Among the various non-B DNA structures that are recently being investigated as the significant instigators of genome instability, G4 DNA is uniquely implicated as a key element of the deliberate, regulated recombination programs such as the vertebrate Ig CSR and bacterial Av. As reviewed here, the findings from the yeast genetic assays utilizing the G4 forming sequences embedded in the recombination reporter constructs, together with the molecular details uncovered regarding the mechanisms CSR and Av recombination processes, revealed the critical role of transcription in transforming G4 motifs into genome instability hotspot. G-run containing sequences manifest as genome instability hotspots when the local topological stress, generated by transcription and exacerbated upon the disruption of Top1 activity, stimulates the folding of G4 DNA structure as well as the accumulation of R-loops. These steps starting from transcription activation to the changes in the genome, deleterious or advantageous to cells, are likely to have significant clinical implications. For genetic changes underlying the cellular transformation into tumors, the role of transcription in initiating the chromosomal translocations at the recurrent breakpoints containing G4 motifs, with the exception of Ig switch regions, has not yet been clarified and should be further investigated. The link between transcription and genome instability is also relevant for those neurological disorders linked to the unstable repetitive DNA sequences.
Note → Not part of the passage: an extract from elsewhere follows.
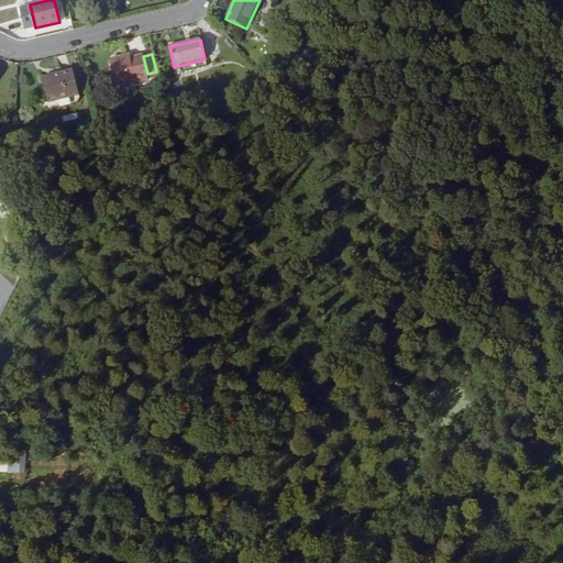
[(143,56),(130,59),(130,56),(111,61),(118,87),(148,79),(147,74),(143,56)]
For Huntington’s disease, the role of transcription in elevating the pathogenic expansion of the hairpin forming (CAG)n trinucleotide repeats is strongly substantiated by experiments carried out in cultured cells [137, 138]. Similar mechanism is expected for the expansion of (CGG)n trinucleotide repeats associated with Fragile X syndrome [139] or (GGGGCC)n hexanucleotide repeats associated with Amyotrophic Lateral Sclerosis (ALS) [140]. Both (CGG)n and (GGGGCC)n repeats presumably form G4 DNA in vivo.
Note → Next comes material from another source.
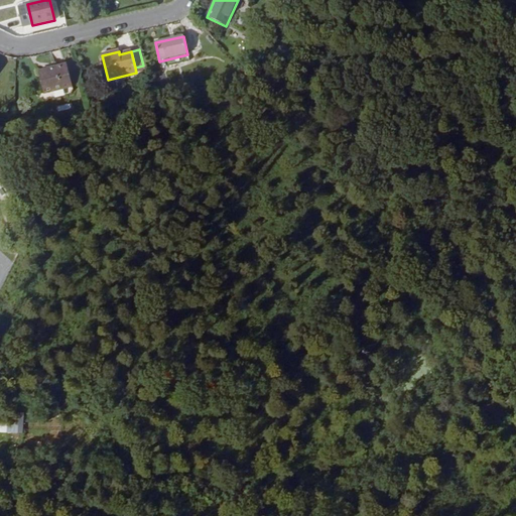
[(44,94),(73,88),(68,65),(38,72),(44,94)]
Independent of the key role played by transcription in G4 DNA-mediated genome instability, the role of G4 DNA as a significant regulator of transcription has been under intense scrutiny. Until recently, this very interesting concept of gene expression differentially regulated when the double-strand guanine-run containing DNA transitions to the G-G base-paired G4 DNA was chiefly based on the computational analyses of genome sequences. In silico analyses consistently demonstrated that the G4-forming sequences are notably enriched proximal to gene promoters and transcription start sites. Additional support for the concept came from studying the effect of G4 ligands or G4-resolving helicases in modulating transcription. Many unresolved questions regarding the mechanistic details of the non-genetic change in the DNA conformation leading to the changes in gene expression still remain and are complicated by some inconsistent results. Important remaining questions with clinical implications include whether G4 DNA regulates transcription directly (e.g. via nucleosome exclusion) or indirectly (e.g. via interaction with transcription repressor/activator). In this review, two distinct approaches to exploiting the role of G4 in transcriptional regulation for clinical application were described. First, the plethora of small-molecule G4-binding ligands variably affect the genomic stability and transcription of the G4 motif-containing loci. Better understanding of the exact targets of these chemicals will potentially lead to the improved anti-cancer therapy synergistically combining the down-regulation of DNA repair and the elevation of DNA breaks. Second, targeting of proteins such as nucleolin and topoisomerase I using G-rich aptamers exploits the high affinity binding of these factors to G4 DNA and will benefit from further study into the binding specificities and the down-stream functions of G4-bound nucleolin or topoisomerase I. Latest advances in the field, such as the new tools to investigate G4 DNA in vivo (i.e. G4-specific antibodies) and the identification of novel G4 DNA-interacting proteins, are expected to soon lead to more answers and more advances in clinical application of G4 DNA.